At its core, Ramsey’s advice emphasizes the importance of adopting the habits, behaviors, and decisions that contribute to long-term financial success. But is it really as simple as mimicking the wealthy to achieve wealth?
It is an inspiring idea but also somewhat controversial because it opens questions about opportunity, privilege, and the vagaries of personal finance. Let’s see what Ramsey’s advice means at its core and whether it holds up across diverse financial realities.

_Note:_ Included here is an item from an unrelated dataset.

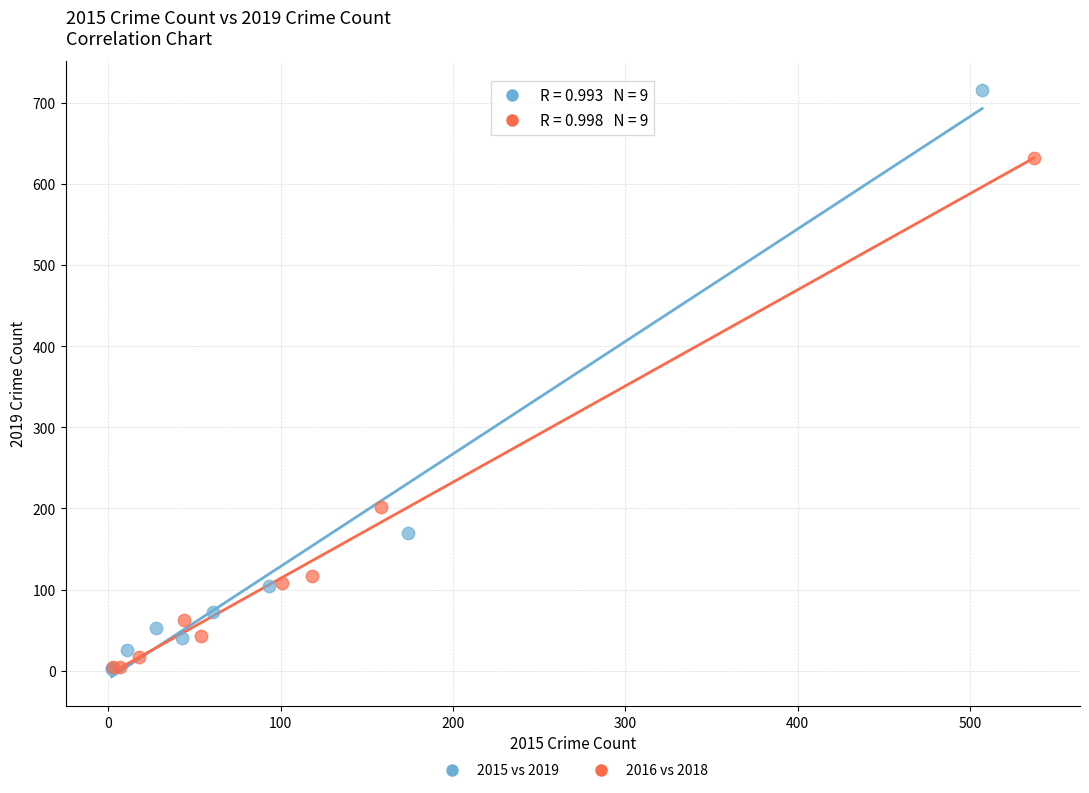

What are all the series names shown in the legend?

2015 vs 2019, 2016 vs 2018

The habits of the rich reveal patterns of discipline, predictability, and determination. Ramsey regularly urges people to live below their means, prioritize saving, and invest often. These are practices he says wealthy people follow consistently. For example, financially successful people typically avoid “lifestyle inflation” by living modestly even as their income grows.
Another hallmark of the wealthy is how they approach debt. Instead of relying upon credit to pay for daily expenses, they use it strategically. They will buy assets that appreciate instead of depreciate over time. They will build multiple income streams, whether in real estate or business ventures, to diversify their portfolios for financial stability and growth.

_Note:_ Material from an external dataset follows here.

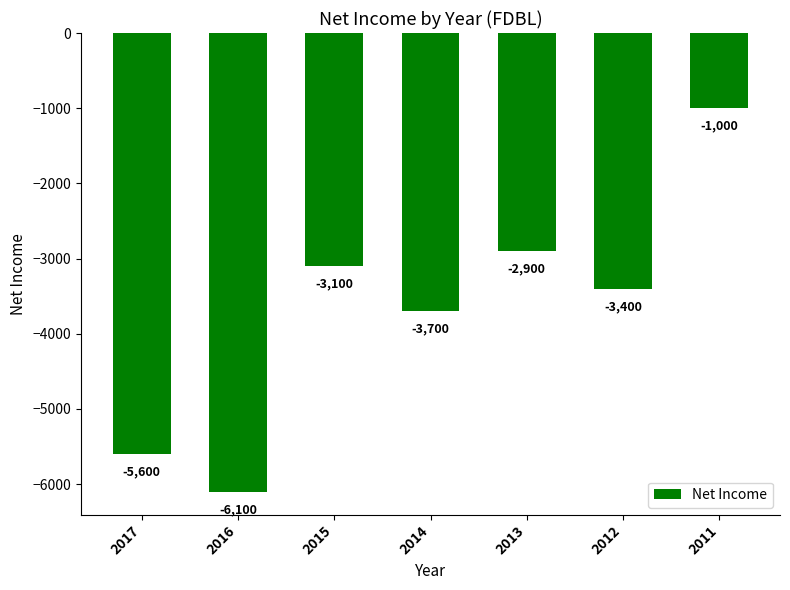

Rank the categories by value from highest to lowest.

2011, 2013, 2015, 2012, 2014, 2017, 2016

Ramsey encourages individuals to emulate these habits: save aggressively, spend intentionally, and focus on growing your assets instead of your liabilities. It is a hard-to-beat winning formula.

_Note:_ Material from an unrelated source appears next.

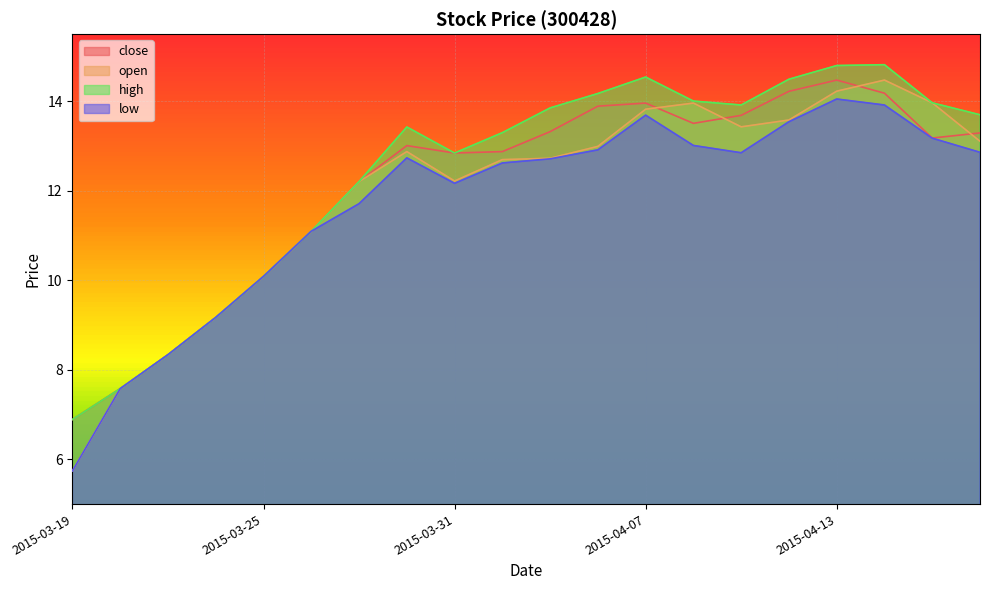

True or false: open and low cross at least once.

False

While I’m not a financial planner, so this is just my opinion, Ramsey’s advice is good up to a point. First, not everyone starts from the same position of privilege. Like real estate where “location, location, location” can make or break an investment, financial success can be deeply influenced by one’s circumstances. Wealthy individuals often have access to opportunities and resources, including better education, networks, and family connections, that put them on the road to success.
Consider Ramsey’s advice to avoid debt at all costs. While it sounds good, for a low-income worker who needs a car to get to work or has to take on student loans to access better career opportunities, debt isn’t necessarily a sign of poor financial habits. Many times it is a necessary tool for a chance at upward mobility.
Likewise, saving aggressively assumes a level of disposable income that may not exist for those living paycheck to paycheck. For someone earning a median salary, putting away 20% of their income might feel impossible when the cost of just the essentials of living like housing, food, and childcare have been inflated and consume the bulk of their earnings.
The real power behind Ramsey’s advice doesn’t come from just imitating what the wealthy do dollar-for-dollar. Rather, it is in adopting the mindset behind their decisions. At its core, his advice is about creating a foundation for financial discipline by prioritizing long-term stability over short-term gratification.
For someone earning a modest income, this might mean beginning by putting away small, but consistent amounts of money; avoiding high-interest debt; and seeking out opportunities to grow your skills and income. For high earners, it means scaling those same habits to maximize your wealth without being ostentatious.
Dave Ramsey’s advice is an admirable framework for achieving financial success. Emulate the wealthy mindset without imitating their actions. It requires adapting these principles to your own unique circumstances and making them work for you.